# Sony Vaio Upgraders Beware



## Corday (Mar 3, 2010)

When analyzing Sony/Vaio problems with the Windows10 upgrade, it might pay to ask for the Model# since Sony has provided the following list.

Limitations by PC model series

Some PCs may experience issues following the upgrade to Windows 10. Below is a preliminary list of limitations seen during our initial compatibility tests but it does not guarantee that there may be additional issues.


SVD132 Series
•System will experience bad or distorted video image on screen.

SVF143/SVF153 Series
•Systems with both Nvidia and Intel graphics cards will experience the Camera app automatically closing when starting to use the record feature.
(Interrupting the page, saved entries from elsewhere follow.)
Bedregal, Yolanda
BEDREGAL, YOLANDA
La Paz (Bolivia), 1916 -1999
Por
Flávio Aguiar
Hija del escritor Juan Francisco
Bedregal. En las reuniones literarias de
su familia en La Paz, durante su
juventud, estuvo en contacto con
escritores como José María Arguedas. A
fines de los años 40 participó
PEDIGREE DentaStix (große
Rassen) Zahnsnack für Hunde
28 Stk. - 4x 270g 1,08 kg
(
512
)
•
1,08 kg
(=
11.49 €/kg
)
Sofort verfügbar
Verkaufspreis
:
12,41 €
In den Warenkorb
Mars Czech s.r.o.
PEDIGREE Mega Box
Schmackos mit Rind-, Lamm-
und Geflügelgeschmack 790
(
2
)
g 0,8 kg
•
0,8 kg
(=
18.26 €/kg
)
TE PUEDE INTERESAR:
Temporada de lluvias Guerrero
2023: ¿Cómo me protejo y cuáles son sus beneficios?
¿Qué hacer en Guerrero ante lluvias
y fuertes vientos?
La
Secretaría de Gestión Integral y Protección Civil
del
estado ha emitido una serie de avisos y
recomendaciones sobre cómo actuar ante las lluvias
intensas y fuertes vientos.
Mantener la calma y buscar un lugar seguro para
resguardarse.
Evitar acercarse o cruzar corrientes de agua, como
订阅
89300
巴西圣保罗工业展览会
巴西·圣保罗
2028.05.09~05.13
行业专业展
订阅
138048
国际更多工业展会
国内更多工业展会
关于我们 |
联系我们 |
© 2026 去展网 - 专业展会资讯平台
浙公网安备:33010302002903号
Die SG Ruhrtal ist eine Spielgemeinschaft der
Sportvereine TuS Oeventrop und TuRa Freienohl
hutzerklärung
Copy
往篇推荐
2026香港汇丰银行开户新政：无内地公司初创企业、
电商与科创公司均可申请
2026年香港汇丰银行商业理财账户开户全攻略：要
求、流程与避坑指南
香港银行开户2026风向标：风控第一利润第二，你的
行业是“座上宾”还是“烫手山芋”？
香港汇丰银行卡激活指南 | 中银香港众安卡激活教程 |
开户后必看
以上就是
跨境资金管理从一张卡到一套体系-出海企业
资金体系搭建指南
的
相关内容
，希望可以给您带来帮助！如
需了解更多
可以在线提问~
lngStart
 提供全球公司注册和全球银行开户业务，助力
SVS13A/SVS131/SVS151 Series
•Cursor from pointing device will freeze after resuming from (S3) Sleep or (S4) Hibernate.

SVT1121/SVT2121 Series
•System will experience bad or distorted video image on screen.

SVE14A Series
•BSOD (Blue Screen of Death) will occur on models with switchable graphics that have both AMD and Intel graphics cards.

VPCCA/VPCCB Series
•Systems with switchable graphics that have both AMD and Intel graphics cards will experience BSOD (Blue Screen of Death).

VPCCA1/VPCCA2/VPCCB1/VPCCB2 Series
•Systems with only AMD graphics card will experience a black preview screen when using the Camera App.

VPCL21 Series
•Ricoh PCIe Memory Stick Host Controller will have a problem and display a yellow exclamation mark in Device Manager.

VPCF21 Series
•Ricoh PCIe Memory Stick Host Controller will have a problem and display a yellow exclamation mark in Device Manager.

VPCJ21 Series
•Systems with AMD graphics card will experience a black preview screen when using the Camera App.

VPCSA/VPCSB/VPCSC/VPCSD/VPCSE Series
•Systems with switchable graphics that have both AMD and Intel graphics cards will experience BSOD (Blue Screen of Death).

SVZ131 Series
•Cursor from pointing device will freeze after resuming from (S3) Sleep or (S4) Hibernate.
__________________


----------